# Crusher Fines in Orange County, NY?



## noela (May 22, 2008)

Does anybody know of a source for Crusher Fines for ballast at any quarry in Orange County, NY?
I need to locate a source so I can ballast my layout. It is free floating, and would like to have it stay neat, if possible.
Thank you.


----------



## Spule 4 (Jan 2, 2008)

It may be called something different too if you start calling the rock sellers.

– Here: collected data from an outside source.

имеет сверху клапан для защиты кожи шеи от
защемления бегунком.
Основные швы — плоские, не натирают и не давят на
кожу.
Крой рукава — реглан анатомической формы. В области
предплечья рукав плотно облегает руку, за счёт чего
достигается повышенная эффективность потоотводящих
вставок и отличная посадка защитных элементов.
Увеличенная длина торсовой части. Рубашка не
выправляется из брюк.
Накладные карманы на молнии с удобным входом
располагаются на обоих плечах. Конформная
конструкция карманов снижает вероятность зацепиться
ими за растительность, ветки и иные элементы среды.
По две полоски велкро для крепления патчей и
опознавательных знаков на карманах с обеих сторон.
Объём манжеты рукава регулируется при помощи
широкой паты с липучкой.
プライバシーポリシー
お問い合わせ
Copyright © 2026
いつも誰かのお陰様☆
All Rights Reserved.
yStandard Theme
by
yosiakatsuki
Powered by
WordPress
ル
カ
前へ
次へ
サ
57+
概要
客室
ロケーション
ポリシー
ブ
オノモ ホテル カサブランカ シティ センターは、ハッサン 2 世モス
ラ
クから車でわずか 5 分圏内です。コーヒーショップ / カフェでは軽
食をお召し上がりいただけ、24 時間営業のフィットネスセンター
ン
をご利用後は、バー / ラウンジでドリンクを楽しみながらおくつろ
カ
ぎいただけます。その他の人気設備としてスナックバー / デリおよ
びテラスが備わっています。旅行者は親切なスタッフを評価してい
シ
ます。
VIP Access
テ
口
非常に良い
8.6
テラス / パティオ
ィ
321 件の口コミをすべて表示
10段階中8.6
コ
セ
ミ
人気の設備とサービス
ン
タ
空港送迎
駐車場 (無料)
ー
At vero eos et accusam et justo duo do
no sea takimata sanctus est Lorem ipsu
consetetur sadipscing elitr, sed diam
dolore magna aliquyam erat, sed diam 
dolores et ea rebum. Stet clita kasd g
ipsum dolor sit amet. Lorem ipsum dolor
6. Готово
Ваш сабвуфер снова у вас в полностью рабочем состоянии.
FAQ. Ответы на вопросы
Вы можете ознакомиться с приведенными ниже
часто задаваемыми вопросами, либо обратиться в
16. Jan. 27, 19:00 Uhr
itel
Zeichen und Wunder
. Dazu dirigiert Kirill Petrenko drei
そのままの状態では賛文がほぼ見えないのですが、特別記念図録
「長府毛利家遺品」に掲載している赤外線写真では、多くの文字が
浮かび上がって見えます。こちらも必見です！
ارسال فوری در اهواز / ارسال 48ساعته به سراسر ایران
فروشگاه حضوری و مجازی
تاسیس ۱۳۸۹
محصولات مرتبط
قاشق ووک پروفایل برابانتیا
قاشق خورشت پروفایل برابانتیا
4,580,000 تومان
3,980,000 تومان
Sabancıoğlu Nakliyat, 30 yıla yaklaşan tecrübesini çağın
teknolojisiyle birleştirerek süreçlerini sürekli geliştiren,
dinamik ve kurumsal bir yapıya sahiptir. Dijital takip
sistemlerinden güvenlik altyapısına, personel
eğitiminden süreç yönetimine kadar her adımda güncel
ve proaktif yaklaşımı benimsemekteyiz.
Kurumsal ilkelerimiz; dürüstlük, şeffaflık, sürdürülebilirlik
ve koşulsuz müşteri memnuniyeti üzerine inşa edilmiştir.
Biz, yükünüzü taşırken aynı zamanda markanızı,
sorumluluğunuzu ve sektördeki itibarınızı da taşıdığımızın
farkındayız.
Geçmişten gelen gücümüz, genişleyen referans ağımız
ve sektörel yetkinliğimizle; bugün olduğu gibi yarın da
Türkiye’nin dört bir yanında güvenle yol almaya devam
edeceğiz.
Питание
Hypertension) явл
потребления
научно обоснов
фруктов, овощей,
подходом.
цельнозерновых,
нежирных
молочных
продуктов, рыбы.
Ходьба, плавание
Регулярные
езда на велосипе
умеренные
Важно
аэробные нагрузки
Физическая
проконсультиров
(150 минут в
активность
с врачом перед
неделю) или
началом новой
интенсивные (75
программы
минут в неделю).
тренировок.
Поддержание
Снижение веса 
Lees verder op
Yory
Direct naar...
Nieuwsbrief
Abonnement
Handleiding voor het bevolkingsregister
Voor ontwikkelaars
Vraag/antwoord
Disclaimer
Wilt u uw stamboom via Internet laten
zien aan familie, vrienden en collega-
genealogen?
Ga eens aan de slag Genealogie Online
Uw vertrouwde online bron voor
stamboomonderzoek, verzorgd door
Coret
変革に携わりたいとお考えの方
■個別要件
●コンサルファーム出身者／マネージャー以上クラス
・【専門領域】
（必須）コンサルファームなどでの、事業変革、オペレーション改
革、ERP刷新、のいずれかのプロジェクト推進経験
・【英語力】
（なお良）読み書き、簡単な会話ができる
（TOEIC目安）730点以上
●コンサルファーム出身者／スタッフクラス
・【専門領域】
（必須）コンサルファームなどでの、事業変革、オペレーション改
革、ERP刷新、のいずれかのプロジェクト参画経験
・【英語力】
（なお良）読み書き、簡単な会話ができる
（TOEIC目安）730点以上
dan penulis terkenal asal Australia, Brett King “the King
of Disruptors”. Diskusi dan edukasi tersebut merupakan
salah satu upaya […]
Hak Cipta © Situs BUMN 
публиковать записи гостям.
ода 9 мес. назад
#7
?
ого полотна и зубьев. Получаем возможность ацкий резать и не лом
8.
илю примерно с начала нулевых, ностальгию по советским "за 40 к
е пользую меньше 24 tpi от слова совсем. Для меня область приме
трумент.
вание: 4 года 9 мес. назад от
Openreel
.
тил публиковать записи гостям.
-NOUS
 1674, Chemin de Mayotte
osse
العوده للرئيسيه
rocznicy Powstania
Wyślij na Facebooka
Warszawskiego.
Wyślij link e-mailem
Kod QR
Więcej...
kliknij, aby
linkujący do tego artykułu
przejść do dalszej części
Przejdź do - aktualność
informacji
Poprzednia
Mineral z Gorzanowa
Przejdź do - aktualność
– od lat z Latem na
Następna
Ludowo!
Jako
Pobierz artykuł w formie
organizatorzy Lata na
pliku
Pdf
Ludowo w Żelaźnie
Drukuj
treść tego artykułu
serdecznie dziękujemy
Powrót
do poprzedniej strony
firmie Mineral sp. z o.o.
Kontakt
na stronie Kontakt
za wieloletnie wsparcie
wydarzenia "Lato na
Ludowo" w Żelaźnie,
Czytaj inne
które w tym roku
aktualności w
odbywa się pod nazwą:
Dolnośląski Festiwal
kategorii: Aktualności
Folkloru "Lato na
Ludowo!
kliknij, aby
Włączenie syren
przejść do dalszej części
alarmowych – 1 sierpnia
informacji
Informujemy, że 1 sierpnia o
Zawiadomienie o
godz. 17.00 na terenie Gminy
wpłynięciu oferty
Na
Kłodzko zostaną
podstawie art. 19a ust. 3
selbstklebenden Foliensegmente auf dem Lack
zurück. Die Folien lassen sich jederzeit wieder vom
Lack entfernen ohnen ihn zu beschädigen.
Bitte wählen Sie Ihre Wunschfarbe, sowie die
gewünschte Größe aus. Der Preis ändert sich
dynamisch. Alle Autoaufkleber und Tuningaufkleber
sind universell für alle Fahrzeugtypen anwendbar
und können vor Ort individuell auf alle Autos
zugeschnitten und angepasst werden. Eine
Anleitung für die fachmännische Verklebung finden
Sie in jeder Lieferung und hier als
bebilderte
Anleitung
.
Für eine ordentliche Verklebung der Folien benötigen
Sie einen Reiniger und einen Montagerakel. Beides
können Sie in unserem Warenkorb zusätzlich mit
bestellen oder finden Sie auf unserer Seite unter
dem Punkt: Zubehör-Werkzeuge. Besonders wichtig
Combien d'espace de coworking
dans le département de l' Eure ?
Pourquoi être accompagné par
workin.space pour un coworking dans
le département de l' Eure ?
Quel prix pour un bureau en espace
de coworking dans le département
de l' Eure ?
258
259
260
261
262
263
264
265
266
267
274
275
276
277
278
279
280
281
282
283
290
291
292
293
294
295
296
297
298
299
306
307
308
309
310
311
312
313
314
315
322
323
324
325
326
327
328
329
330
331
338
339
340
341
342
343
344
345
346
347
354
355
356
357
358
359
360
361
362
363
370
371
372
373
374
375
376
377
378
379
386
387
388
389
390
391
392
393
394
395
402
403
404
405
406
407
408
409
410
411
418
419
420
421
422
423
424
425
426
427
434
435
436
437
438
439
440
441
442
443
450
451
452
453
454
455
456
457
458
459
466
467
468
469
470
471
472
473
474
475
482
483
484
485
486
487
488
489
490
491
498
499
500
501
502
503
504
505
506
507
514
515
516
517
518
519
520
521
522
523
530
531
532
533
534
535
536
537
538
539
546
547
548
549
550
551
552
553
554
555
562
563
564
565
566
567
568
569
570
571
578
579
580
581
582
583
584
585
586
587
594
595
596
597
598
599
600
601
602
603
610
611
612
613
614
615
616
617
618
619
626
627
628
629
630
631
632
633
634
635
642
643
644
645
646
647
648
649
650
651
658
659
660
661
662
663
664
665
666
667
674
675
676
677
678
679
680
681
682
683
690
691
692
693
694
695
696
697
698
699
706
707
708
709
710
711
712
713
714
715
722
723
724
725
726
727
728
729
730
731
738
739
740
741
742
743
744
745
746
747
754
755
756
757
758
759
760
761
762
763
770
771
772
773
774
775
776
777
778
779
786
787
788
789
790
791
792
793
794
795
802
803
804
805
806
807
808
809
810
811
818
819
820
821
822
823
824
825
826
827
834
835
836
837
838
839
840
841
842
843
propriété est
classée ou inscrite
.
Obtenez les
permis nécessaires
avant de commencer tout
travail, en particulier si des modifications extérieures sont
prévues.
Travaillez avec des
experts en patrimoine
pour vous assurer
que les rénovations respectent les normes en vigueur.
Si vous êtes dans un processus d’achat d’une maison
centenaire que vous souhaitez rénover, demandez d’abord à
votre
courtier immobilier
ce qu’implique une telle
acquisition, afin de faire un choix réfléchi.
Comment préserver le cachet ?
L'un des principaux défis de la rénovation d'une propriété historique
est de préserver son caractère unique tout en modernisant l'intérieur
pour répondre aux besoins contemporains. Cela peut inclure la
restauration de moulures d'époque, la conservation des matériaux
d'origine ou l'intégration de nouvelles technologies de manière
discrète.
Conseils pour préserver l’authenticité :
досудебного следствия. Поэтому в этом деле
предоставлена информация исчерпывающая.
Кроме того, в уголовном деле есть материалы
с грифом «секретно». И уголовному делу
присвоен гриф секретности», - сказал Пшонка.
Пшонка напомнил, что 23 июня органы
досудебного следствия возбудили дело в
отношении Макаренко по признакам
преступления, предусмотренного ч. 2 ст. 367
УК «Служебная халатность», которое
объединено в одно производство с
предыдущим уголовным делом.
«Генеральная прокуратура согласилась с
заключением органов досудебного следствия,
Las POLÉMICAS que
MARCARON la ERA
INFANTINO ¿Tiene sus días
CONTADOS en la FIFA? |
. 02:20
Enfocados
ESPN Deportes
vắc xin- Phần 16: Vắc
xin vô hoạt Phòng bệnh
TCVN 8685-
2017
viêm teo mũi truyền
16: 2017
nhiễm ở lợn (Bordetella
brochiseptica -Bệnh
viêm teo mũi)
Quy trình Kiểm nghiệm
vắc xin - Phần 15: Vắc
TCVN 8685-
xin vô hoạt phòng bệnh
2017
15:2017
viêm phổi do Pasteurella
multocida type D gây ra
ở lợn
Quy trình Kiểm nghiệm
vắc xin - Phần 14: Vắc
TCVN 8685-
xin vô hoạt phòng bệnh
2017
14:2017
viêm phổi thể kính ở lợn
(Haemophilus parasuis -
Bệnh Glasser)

For example, here in TN it is "crush and run" and Ohio it was called "ODOT 304". 

I visited the rock guys and told them what I need, worked well.


----------



## Nicholas Savatgy (Dec 17, 2008)

Posted By noela on 22 Apr 2010 02:36 PM 
Does anybody know of a source for Crusher Fines for ballast at any quarry in Orange County, NY?
I need to locate a source so I can ballast my layout. It is free floating, and would like to have it stay neat, if possible.
Thank you. 


Sure do.......


----------



## noela (May 22, 2008)

Thanks Nick, where is it available?

Noel


----------



## Nicholas Savatgy (Dec 17, 2008)

Noel,
Tetz quarry on rt 6 in Slate Hill has it and its called stone dust. Make sure you take a magnet and check it 1st, When we built my buddies layout last year we got it from there.


----------



## noela (May 22, 2008)

Hi Nick,
Thank you, I will be calling them, hopefully today, if not next week.
I do have another question, Why the magnet?
Thanks again, have a great weekend.

Noel


----------



## Nicholas Savatgy (Dec 17, 2008)

Noel,
Some rock thats mined in NY has metal in it and its not good for your trains, The magenets in the motors of your trains can pick it up so its always a good ideal to take a magnet with you when buying stone dust just to make sure its not magnetic. Also we are having a open house in a month or so for one of our new members in middletown, your welcome to attend just shoot me a PM and let me know if your interested.
Nick


----------



## xo18thfa (Jan 2, 2008)

They may call it "quarter minus" also. Home Depot and Lowe's carry it around here, by the ton.


----------